Dr. Robin Klay of the Hope College economics faculty was one of seven scholars or theologians from across the country invited to make presentations during the two-day conference "American Evangelicalism: Then and Now (1984, 2009)," held at Toccoa Falls College in Georgia on Friday and Saturday, Feb. 27-28.
The interdisciplinary conference was organized to encourage evangelical Christians to exercise discernment as they consider the issues confronting the church today, particularly in the context of political, economic and social changes across the past 25 years. Klay presented "In a Time of Trouble: Economic Insights and Christian Hope" on Saturday, Feb. 28.
Klay is a professor of economics at Hope, where she has taught since 1979. Her primary research emphasis is on the connections between Christian faith and practice and economic theory and policy.
Her publications include the books "Economics in Christian Perspective: Theory, Policy and Life Choices" (2007) and "Counting the Cost: The Economics of Christian Stewardship" (1986), as well as articles published in journals such as "The Christian Century," "Perspectives," "Faith and Economics," and "Markets and Morality." During the Winter Happening event at Hope on Saturday, Jan. 31, she co-presented the seminar "How Can We Be Christians in Our Economic Life?," which examined how Christians can bring their faith and values into the public sphere as workers and employers, savers and consumers, and citizens and leaders.
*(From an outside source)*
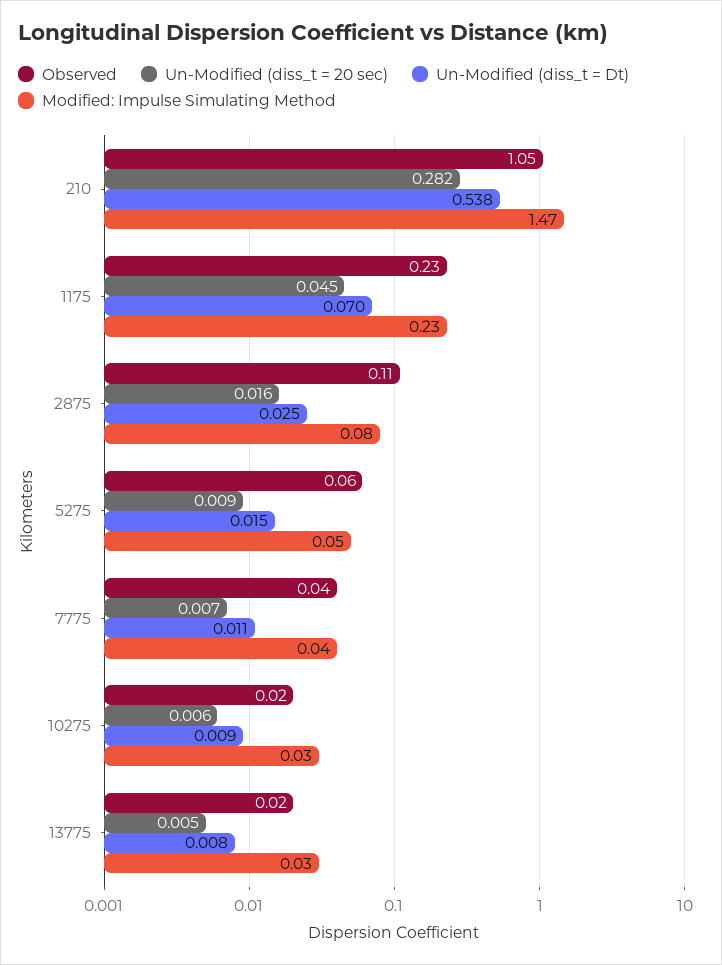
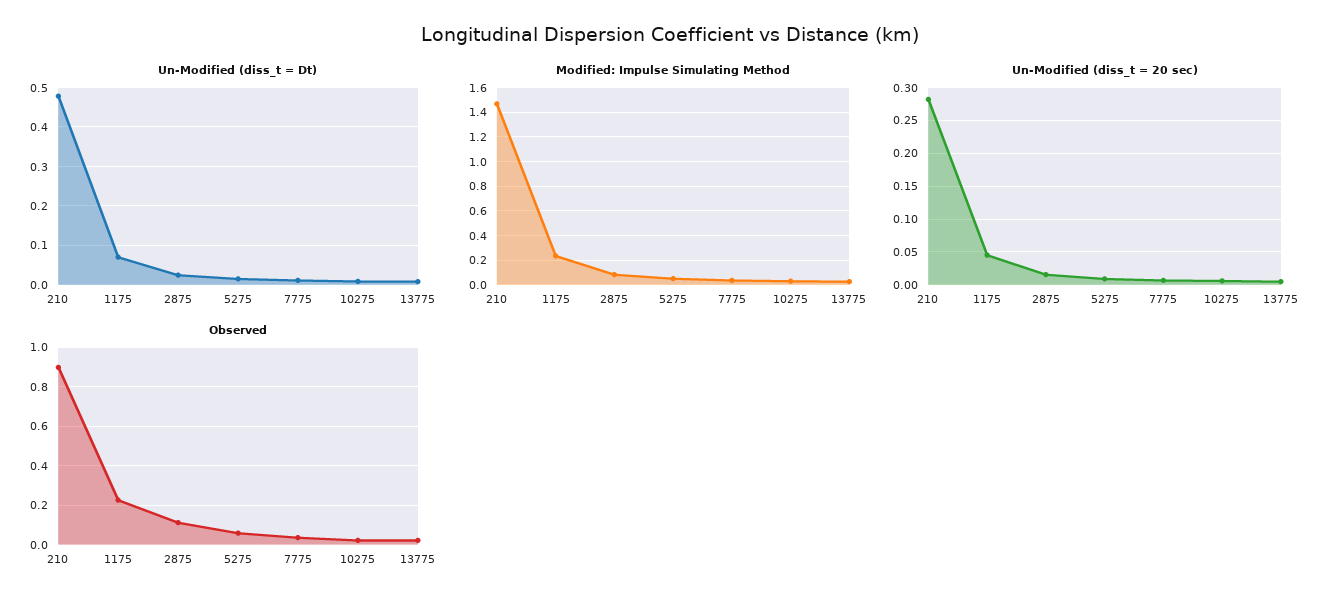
Observed, 210: 1.05 -> 0.9
Un-Modified (diss_t = Dt), 210: 0.538 -> 0.48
Klay's scholarly work runs in tandem with a commitment to service. In 2008, she received a "Faculty/Staff Community Service-Learning Award" from Michigan Campus Compact in recognition of her role in establishing the college's "Hope Blooms" off-campus study program in Mexico, an internship experience that emphasizes service and cultural immersion and reflects her longstanding commitment to helping others. Among other activities through the years, she helped start an "English as a Second Language" program at Fourth Reformed Church, working with Hope students and others. In 1991, she received the "Washington State Governor's Award for Outstanding Volunteer Service" for introducing and integrating an "Each Can Helps" donation program to help meet the needs of food banks in Yakima County, a response to a need that she observed while visiting her parents in the community. She also spent three years teaching and doing research in Cameroon.
The Toccoa Falls College's History Society and Philosophy Club hosted the conference. In addition to Klay, the invited speakers included Norman Geisler, co-founder and former president of Southern Evangelical Seminary; Barry Hankins, professor of history at Baylor University; D.G. Hart, director of academic programs at The Intercollegiate Studies Institute; Reginald McLelland, professor emeritus of philosophy at Covenant College; Darwin Smith, professor emeritus of chemistry at the University of Georgia; and Clifton Taubert, president and founder of the Building Community Institute. Presenters also included members of the Toccoa Falls faculty as well as students from both the undergraduate and graduate levels.